> [Records for the task]
Content starts

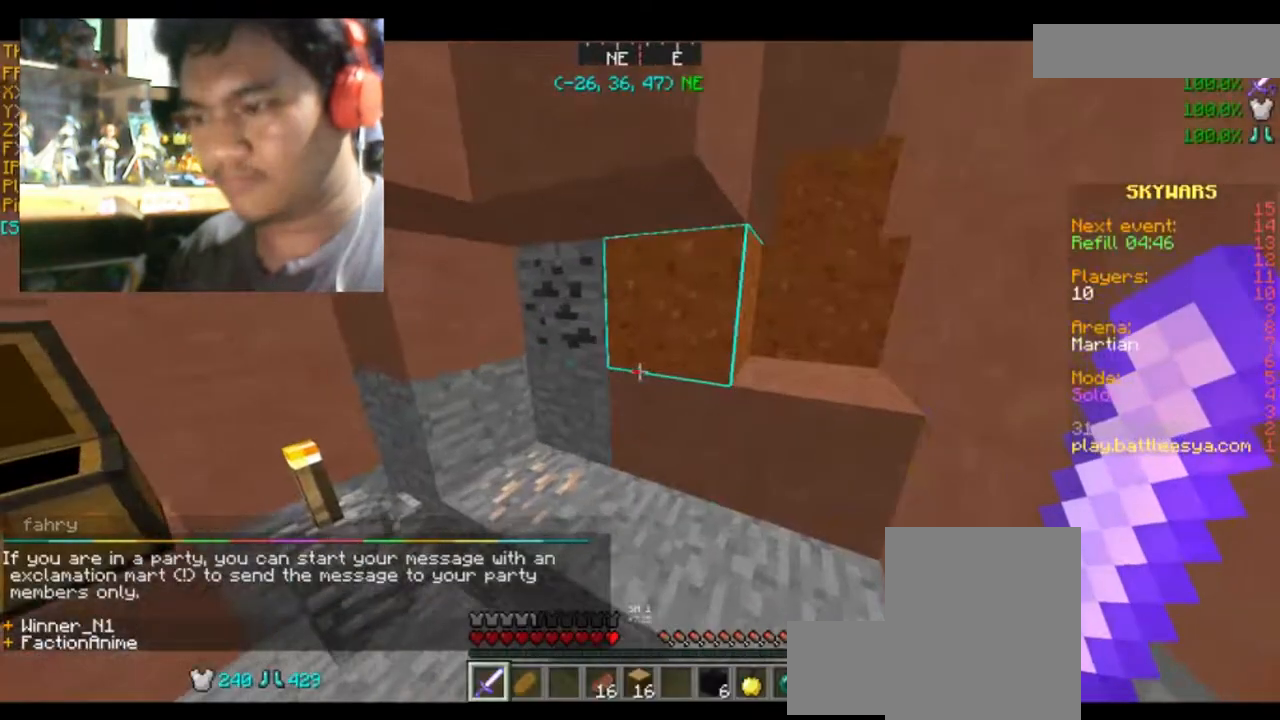
Gameplay with keyboard and mouse; each line is a JSON object with the keys and mouse buttons held at the frame after it. "events" lists presses ("down") and releases ("up") of "a", "d", "s", "space", "w", "mouse_left" and "mouse_right" between this image and that frame as [ms after this image, input, new state], when the widget could be followed in between. "mouse_left", "mouse_right" = the "left", "right" buttons of the "mouse" list. No other keys are recorded. Fast repeated clicks can show as one long hold. Mouse movement is not recorded.
{"keys": ["w"], "mouse": [], "events": [[334, "space", "down"], [400, "d", "up"], [500, "space", "up"]]}
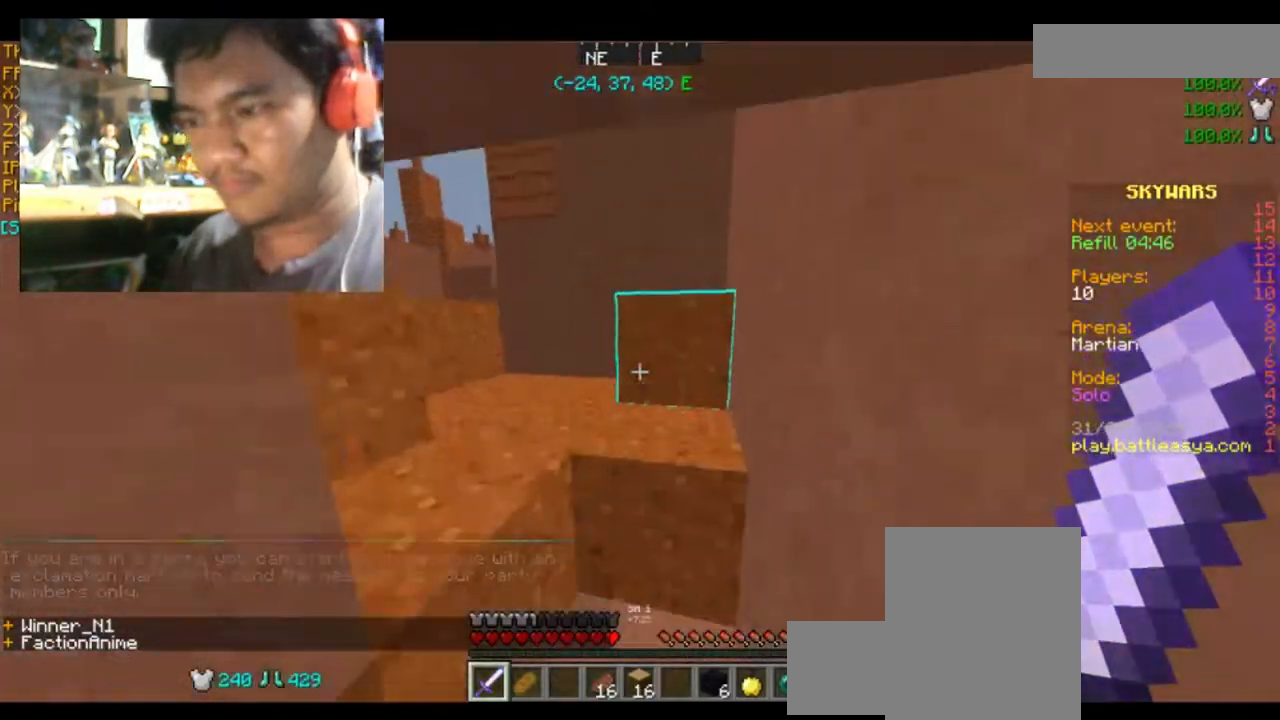
{"keys": ["w"], "mouse": [], "events": [[167, "space", "down"], [501, "space", "up"]]}
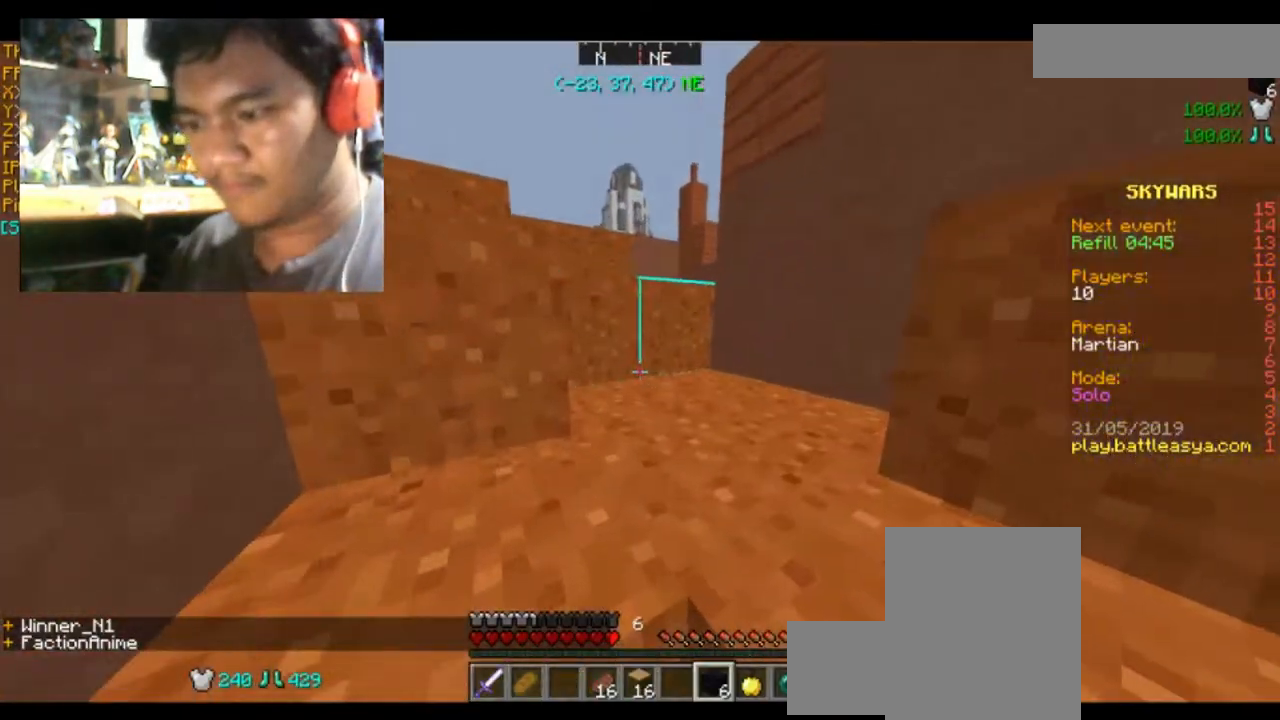
{"keys": ["d", "space", "w"], "mouse": [], "events": [[167, "a", "down"], [234, "space", "down"], [267, "a", "up"], [400, "d", "down"]]}
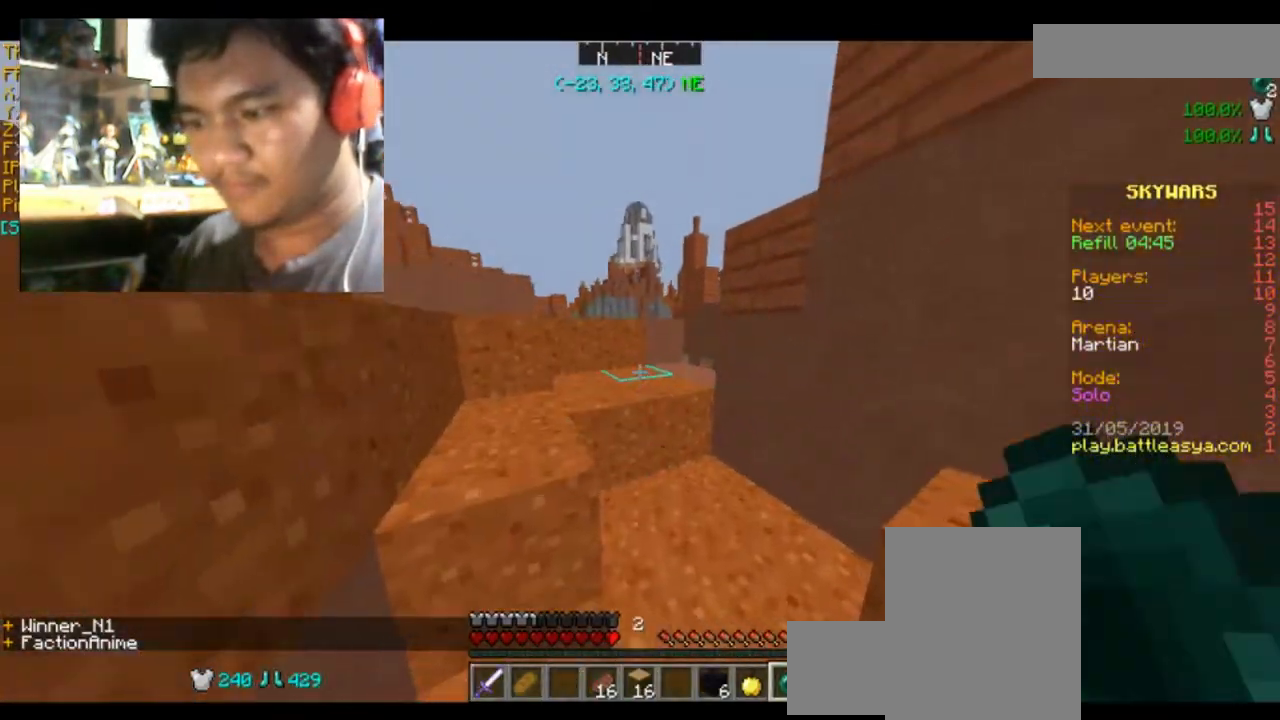
{"keys": ["a", "space", "w"], "mouse": [], "events": [[67, "d", "up"], [167, "space", "up"], [301, "a", "down"], [434, "space", "down"]]}
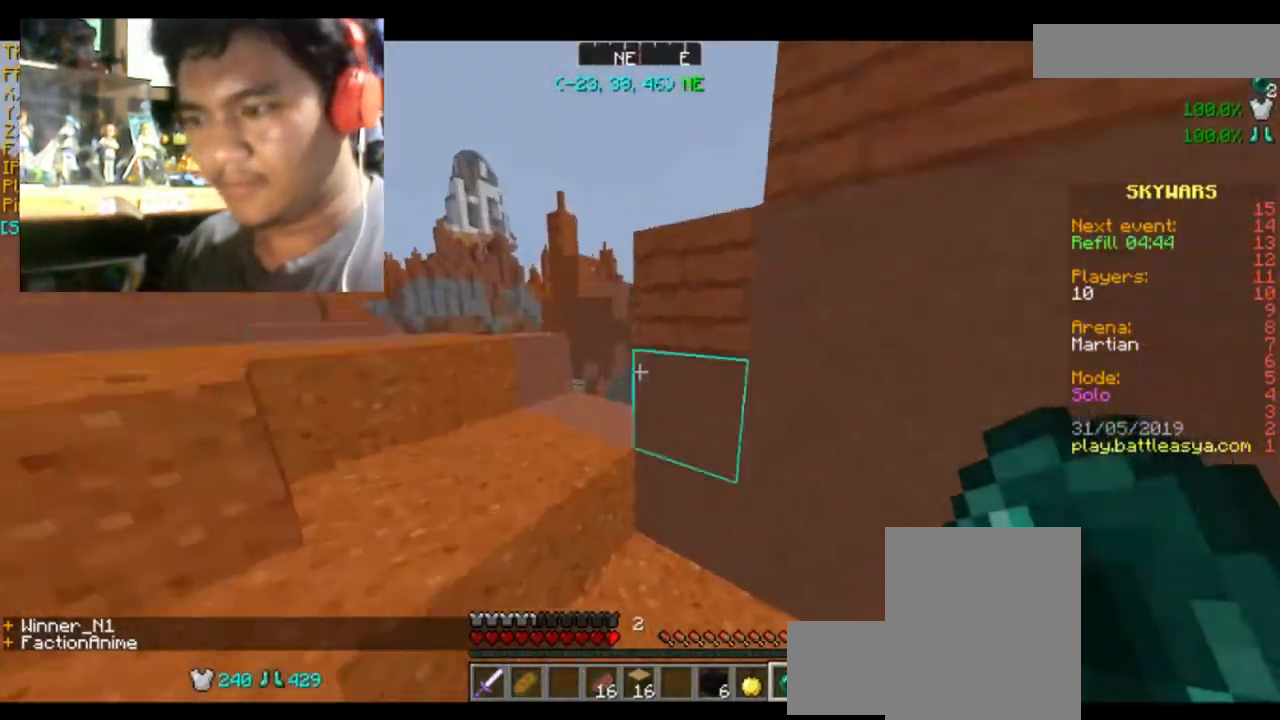
{"keys": ["a", "w"], "mouse": [], "events": [[100, "space", "up"]]}
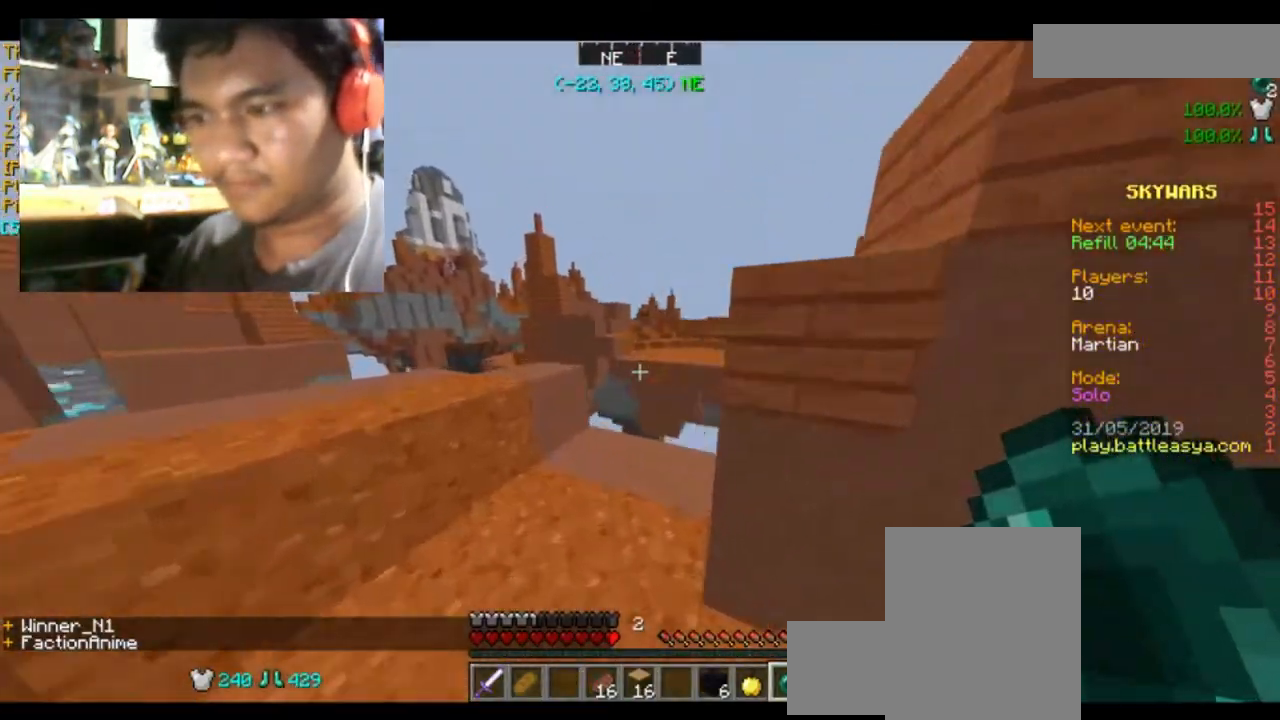
{"keys": [], "mouse": [], "events": [[67, "space", "down"], [201, "space", "up"], [301, "a", "up"], [301, "w", "up"]]}
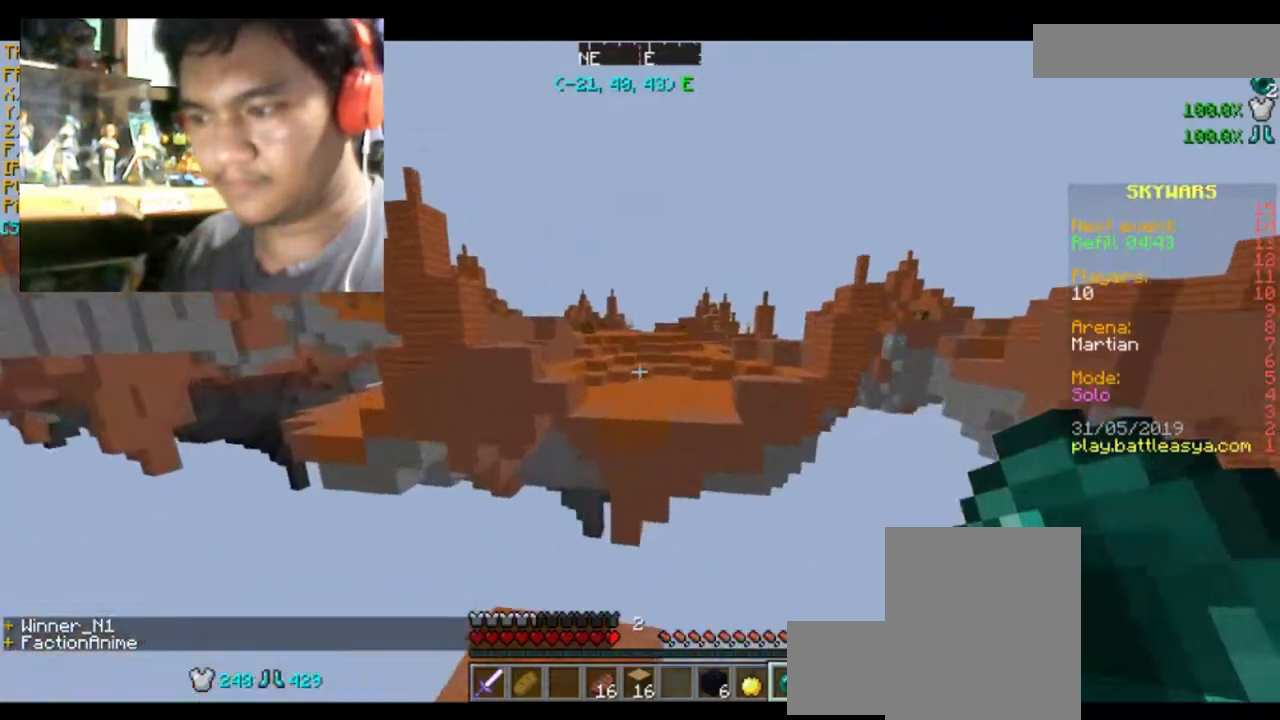
{"keys": [], "mouse": [], "events": [[167, "mouse_right", "down"], [300, "mouse_right", "up"]]}
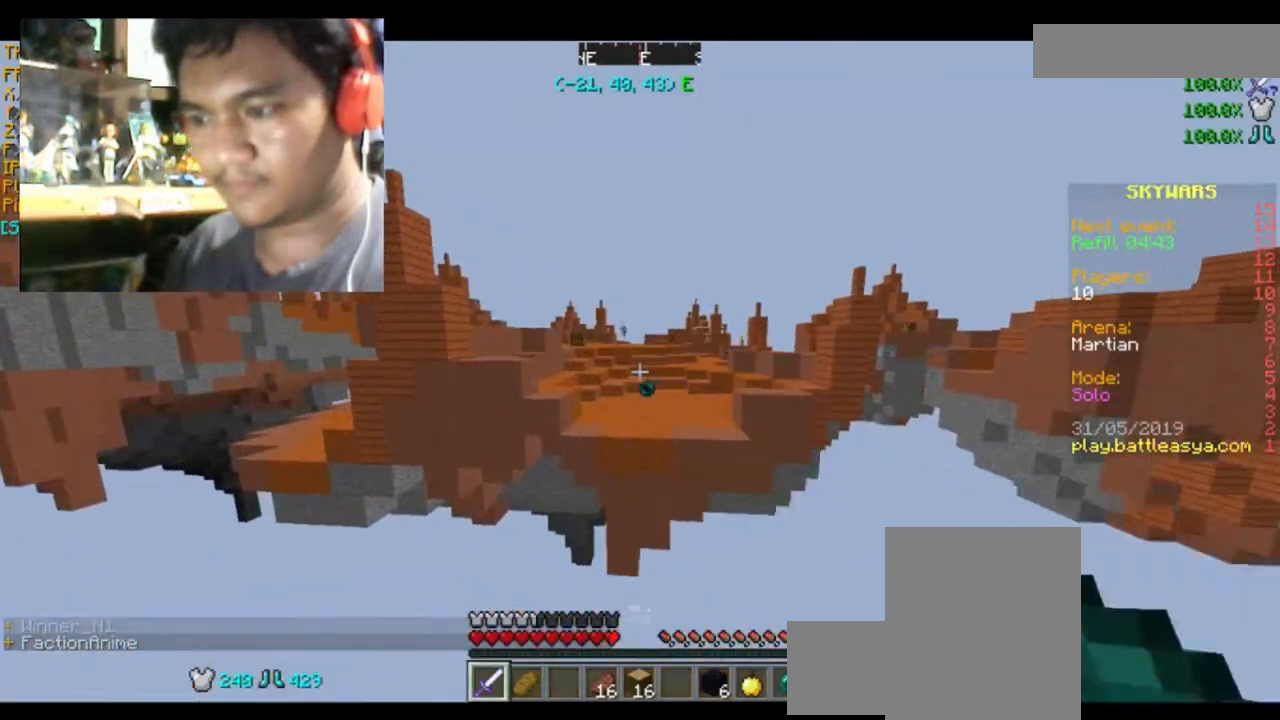
{"keys": ["w"], "mouse": [], "events": [[301, "w", "down"]]}
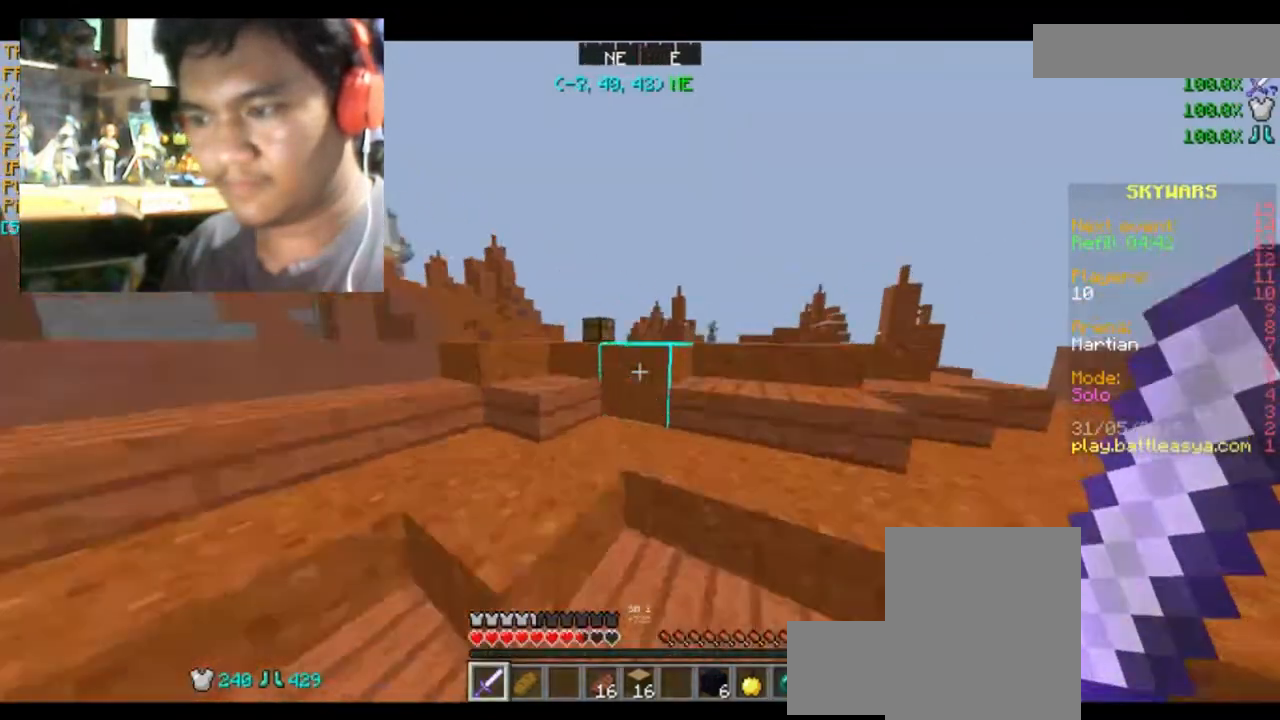
{"keys": ["w"], "mouse": [], "events": []}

Content ends

> [Task directions]
All the records need to be printed again exactly as written, though without their pictures.

> [Task response]
Gameplay with keyboard and mouse; each line is a JSON object with the keys and mouse buttons held at the frame after it. "events" lists presses ("down") and releases ("up") of "a", "d", "s", "space", "w", "mouse_left" and "mouse_right" between this image and that frame as [ms after this image, input, new state], when the widget could be followed in between. "mouse_left", "mouse_right" = the "left", "right" buttons of the "mouse" list. No other keys are recorded. Fast repeated clicks can show as one long hold. Mouse movement is not recorded.
{"keys": ["w"], "mouse": [], "events": [[334, "space", "down"], [400, "d", "up"], [500, "space", "up"]]}
{"keys": ["w"], "mouse": [], "events": [[167, "space", "down"], [501, "space", "up"]]}
{"keys": ["d", "space", "w"], "mouse": [], "events": [[167, "a", "down"], [234, "space", "down"], [267, "a", "up"], [400, "d", "down"]]}
{"keys": ["a", "space", "w"], "mouse": [], "events": [[67, "d", "up"], [167, "space", "up"], [301, "a", "down"], [434, "space", "down"]]}
{"keys": ["a", "w"], "mouse": [], "events": [[100, "space", "up"]]}
{"keys": [], "mouse": [], "events": [[67, "space", "down"], [201, "space", "up"], [301, "a", "up"], [301, "w", "up"]]}
{"keys": [], "mouse": [], "events": [[167, "mouse_right", "down"], [300, "mouse_right", "up"]]}
{"keys": ["w"], "mouse": [], "events": [[301, "w", "down"]]}
{"keys": ["w"], "mouse": [], "events": []}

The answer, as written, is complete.